─── INPUT DATA
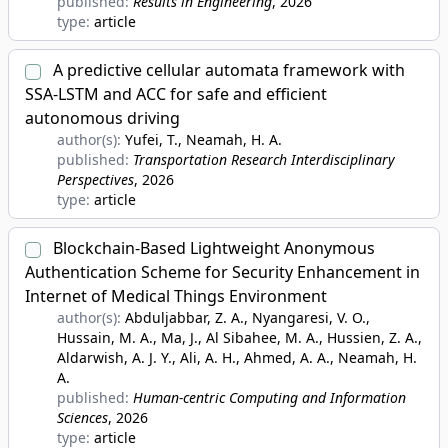
published:
Results in Engineering
, 2026
type:
article
A predictive cellular automata framework with
SSA-LSTM and ACC for safe and efficient
autonomous driving
author(s):
Yufei, T., Neamah, H. A.
published:
Transportation Research Interdisciplinary
Perspectives
, 2026
type:
article
Blockchain-Based Lightweight Anonymous
Authentication Scheme for Security Enhancement in
Internet of Medical Things Environment
author(s):
Abduljabbar, Z. A., Nyangaresi, V. O.,
Hussain, M. A., Ma, J., Al Sibahee, M. A., Hussien, Z. A.,
Aldarwish, A. J. Y., Ali, A. H., Ahmed, A. A., Neamah, H.
A.
published:
Human-centric Computing and Information
Sciences
, 2026
type:
article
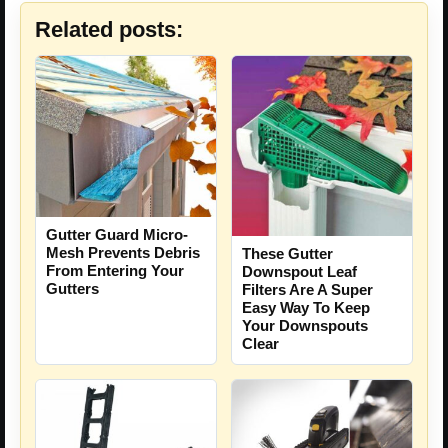
Related posts:
Gutter Guard Micro-
Mesh Prevents Debris
These Gutter
From Entering Your
Downspout Leaf
Gutters
Filters Are A Super
Easy Way To Keep
Your Downspouts
Clear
──────
▶ WORK TASK:
Pull out each line of the listing above that contains the string "Neamah".

▶ ANSWER SPACE:
Yufei, T., Neamah, H. A.
Aldarwish, A. J. Y., Ali, A. H., Ahmed, A. A., Neamah, H.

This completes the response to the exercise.